Single by Judy Henske
- A-side: "Charlotte Town"
- Released: December 1963
- Recorded: 1963
- Genre: Contemporary folk, folk-rock
- Length: 2:55
- Label: Elektra
- Songwriter: Billy Edd Wheeler
- Producer: Jac Holzman

Judy Henske singles chronology
| "I Know You Rider" (1963) | "High Flying Bird" (1963) | "Till the Real Thing Comes Along" (1964) |

= High Flying Bird (song) =

"High Flying Bird" (sometimes "High Flyin' Bird") is a song written by American folk and country singer-songwriter Billy Edd Wheeler, and first recorded by Judy Henske in 1963. It was performed and recorded by many musicians and groups in the mid and late 1960s, and was influential on the folk rock genre.

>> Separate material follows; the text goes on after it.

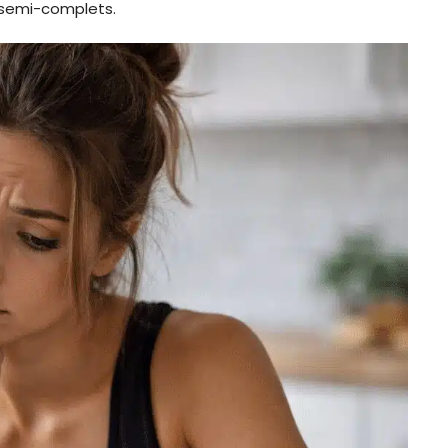
 semi-complets.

==Recordings and notable performances==

The song's first published recording was by Judy Henske, as the B-side of her late 1963 Elektra single "Charlotte Town", and then as the title track of her second album in 1964. Critic Richie Unterberger described the song as having "an arresting minor-key melody and brooding lyrics contrasting the freedom of a bird to the singer's earthbound misery." Henske's powerful vocal was supported by acoustic guitarist John Forsha, electric guitarist Jack Marshall, Bill Montgomery on bass, and drummer Earl Palmer. Forsha reported that Henske learned the song from Wheeler, although Wheeler did not release his own version until 1967, on his album Paper Birds. Forsha said of Henske's version: "the song could be called folk-rock although that wasn't our intent. We took a country-folk song, head-arranged it, and gave it to a jazz combo." Unterberger describes Henske's recording as "incredibly influential".

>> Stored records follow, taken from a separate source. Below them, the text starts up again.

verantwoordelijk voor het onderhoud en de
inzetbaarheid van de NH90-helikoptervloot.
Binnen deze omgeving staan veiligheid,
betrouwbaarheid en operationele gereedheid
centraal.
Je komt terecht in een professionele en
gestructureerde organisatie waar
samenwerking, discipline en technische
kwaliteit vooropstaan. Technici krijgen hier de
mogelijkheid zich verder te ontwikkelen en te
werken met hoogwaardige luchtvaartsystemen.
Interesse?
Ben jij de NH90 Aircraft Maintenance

The song was recorded by several other influential musicians and bands in the mid and late 1960s, some of whom amended the lyrics to place greater emphasis on the freedom of the flying bird. Recordings included those by the Au Go Go Singers featuring then-19-year-old Stephen Stills, on the 1964 album They Call Us Au Go-Go Singers; Carolyn Hester on her 1965 album At Town Hall, One; The New Christy Minstrels on their 1966 album New Kick!; and Richie Havens on his 1967 album Mixed Bag. Havens performed the song at the Woodstock Festival in 1969. The song was also recorded by We Five with the only vocal by their lead singer Beverly Bivens on their 1967 album Make Someone Happy. It was recorded by Zephyr on their third album Sunset Ride (1972), sung by Candy Givens.

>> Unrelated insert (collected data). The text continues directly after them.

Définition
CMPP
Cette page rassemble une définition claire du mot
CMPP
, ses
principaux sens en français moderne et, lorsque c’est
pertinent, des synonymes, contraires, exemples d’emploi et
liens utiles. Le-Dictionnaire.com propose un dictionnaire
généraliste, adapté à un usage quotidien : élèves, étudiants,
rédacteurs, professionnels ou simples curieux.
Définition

Psychedelic band Jefferson Airplane recorded the track at one of their first recording sessions in December 1965; it was eventually released in 1974 as part of the Early Flight album. The band also played the song at the Monterey Pop Festival in June 1967, and their performance was included in the film Monterey Pop. Other notable versions of the song were recorded by rock band H. P. Lovecraft on their 1968 album H. P. Lovecraft II; by Boston-based psychedelic rock outfit Ill Wind on their only album Flashes in 1968; by guitarist Isaac Guillory on his 1988 album Live; and by Neil Young & Crazy Horse on their 2012 album Americana.

== Influence ==
The title of the song influenced the name of Noel Gallagher's High Flying Birds. Gallagher was listening to the song, which appeared on Jefferson Airplane's Early Flight, when he decided to "borrow" the title.